## Problem details:
Type out each entry exactly as it appears, but keep every image out.

## Data:
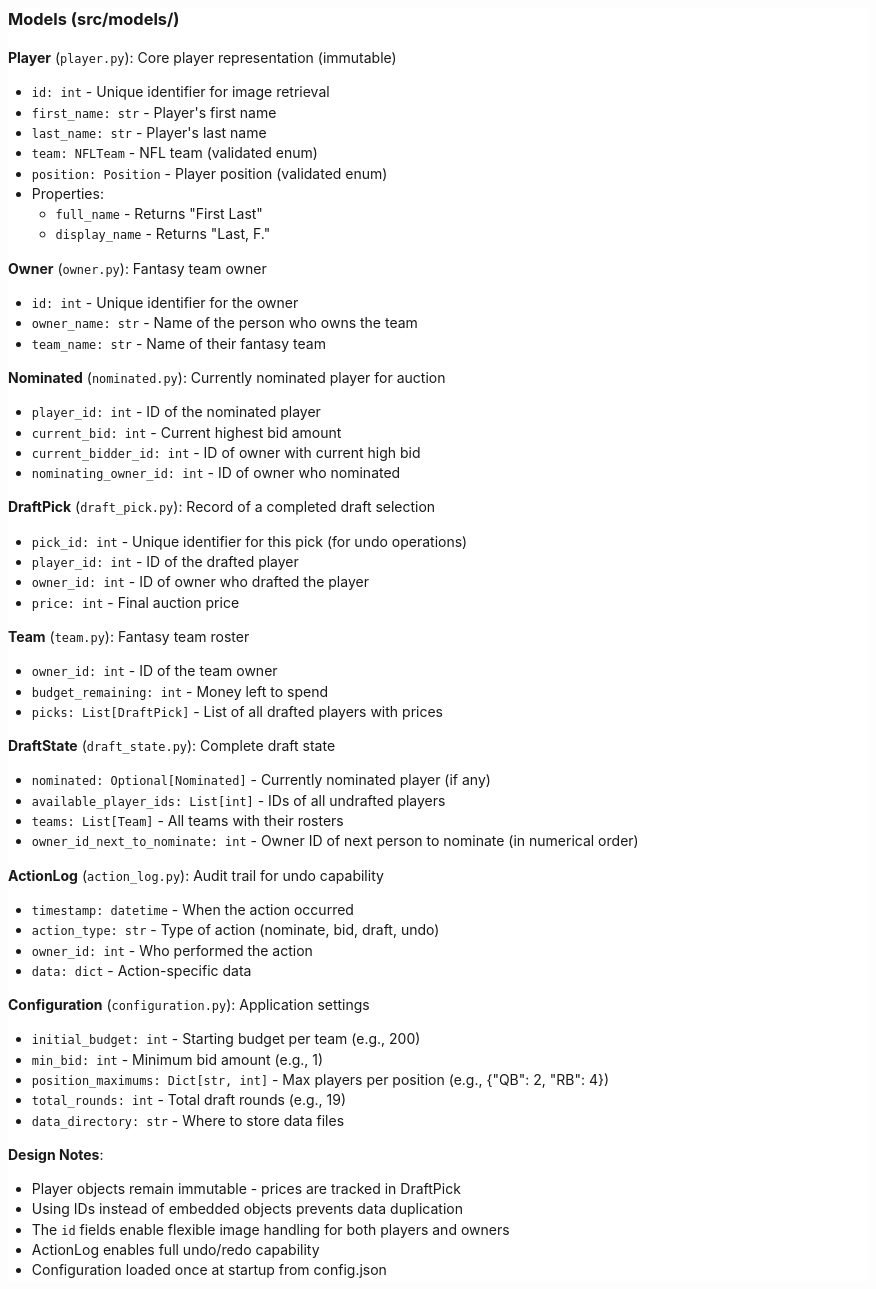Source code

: ### Models (src/models/)

**Player** (`player.py`): Core player representation (immutable)
- `id: int` - Unique identifier for image retrieval
- `first_name: str` - Player's first name
- `last_name: str` - Player's last name  
- `team: NFLTeam` - NFL team (validated enum)
- `position: Position` - Player position (validated enum)
- Properties:
  - `full_name` - Returns "First Last"
  - `display_name` - Returns "Last, F."

**Owner** (`owner.py`): Fantasy team owner
- `id: int` - Unique identifier for the owner
- `owner_name: str` - Name of the person who owns the team
- `team_name: str` - Name of their fantasy team

**Nominated** (`nominated.py`): Currently nominated player for auction
- `player_id: int` - ID of the nominated player
- `current_bid: int` - Current highest bid amount
- `current_bidder_id: int` - ID of owner with current high bid
- `nominating_owner_id: int` - ID of owner who nominated

**DraftPick** (`draft_pick.py`): Record of a completed draft selection
- `pick_id: int` - Unique identifier for this pick (for undo operations)
- `player_id: int` - ID of the drafted player
- `owner_id: int` - ID of owner who drafted the player
- `price: int` - Final auction price

**Team** (`team.py`): Fantasy team roster
- `owner_id: int` - ID of the team owner
- `budget_remaining: int` - Money left to spend
- `picks: List[DraftPick]` - List of all drafted players with prices

**DraftState** (`draft_state.py`): Complete draft state
- `nominated: Optional[Nominated]` - Currently nominated player (if any)
- `available_player_ids: List[int]` - IDs of all undrafted players
- `teams: List[Team]` - All teams with their rosters
- `owner_id_next_to_nominate: int` - Owner ID of next person to nominate (in numerical order)

**ActionLog** (`action_log.py`): Audit trail for undo capability
- `timestamp: datetime` - When the action occurred
- `action_type: str` - Type of action (nominate, bid, draft, undo)
- `owner_id: int` - Who performed the action
- `data: dict` - Action-specific data

**Configuration** (`configuration.py`): Application settings
- `initial_budget: int` - Starting budget per team (e.g., 200)
- `min_bid: int` - Minimum bid amount (e.g., 1)
- `position_maximums: Dict[str, int]` - Max players per position (e.g., {"QB": 2, "RB": 4})
- `total_rounds: int` - Total draft rounds (e.g., 19)
- `data_directory: str` - Where to store data files

**Design Notes**: 
- Player objects remain immutable - prices are tracked in DraftPick
- Using IDs instead of embedded objects prevents data duplication
- The `id` fields enable flexible image handling for both players and owners
- ActionLog enables full undo/redo capability
- Configuration loaded once at startup from config.json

## Completed task:
Source code

: ### Models (src/models/)

**Player** (`player.py`): Core player representation (immutable)
- `id: int` - Unique identifier for image retrieval
- `first_name: str` - Player's first name
- `last_name: str` - Player's last name  
- `team: NFLTeam` - NFL team (validated enum)
- `position: Position` - Player position (validated enum)
- Properties:
  - `full_name` - Returns "First Last"
  - `display_name` - Returns "Last, F."

**Owner** (`owner.py`): Fantasy team owner
- `id: int` - Unique identifier for the owner
- `owner_name: str` - Name of the person who owns the team
- `team_name: str` - Name of their fantasy team

**Nominated** (`nominated.py`): Currently nominated player for auction
- `player_id: int` - ID of the nominated player
- `current_bid: int` - Current highest bid amount
- `current_bidder_id: int` - ID of owner with current high bid
- `nominating_owner_id: int` - ID of owner who nominated

**DraftPick** (`draft_pick.py`): Record of a completed draft selection
- `pick_id: int` - Unique identifier for this pick (for undo operations)
- `player_id: int` - ID of the drafted player
- `owner_id: int` - ID of owner who drafted the player
- `price: int` - Final auction price

**Team** (`team.py`): Fantasy team roster
- `owner_id: int` - ID of the team owner
- `budget_remaining: int` - Money left to spend
- `picks: List[DraftPick]` - List of all drafted players with prices

**DraftState** (`draft_state.py`): Complete draft state
- `nominated: Optional[Nominated]` - Currently nominated player (if any)
- `available_player_ids: List[int]` - IDs of all undrafted players
- `teams: List[Team]` - All teams with their rosters
- `owner_id_next_to_nominate: int` - Owner ID of next person to nominate (in numerical order)

**ActionLog** (`action_log.py`): Audit trail for undo capability
- `timestamp: datetime` - When the action occurred
- `action_type: str` - Type of action (nominate, bid, draft, undo)
- `owner_id: int` - Who performed the action
- `data: dict` - Action-specific data

**Configuration** (`configuration.py`): Application settings
- `initial_budget: int` - Starting budget per team (e.g., 200)
- `min_bid: int` - Minimum bid amount (e.g., 1)
- `position_maximums: Dict[str, int]` - Max players per position (e.g., {"QB": 2, "RB": 4})
- `total_rounds: int` - Total draft rounds (e.g., 19)
- `data_directory: str` - Where to store data files

**Design Notes**: 
- Player objects remain immutable - prices are tracked in DraftPick
- Using IDs instead of embedded objects prevents data duplication
- The `id` fields enable flexible image handling for both players and owners
- ActionLog enables full undo/redo capability
- Configuration loaded once at startup from config.json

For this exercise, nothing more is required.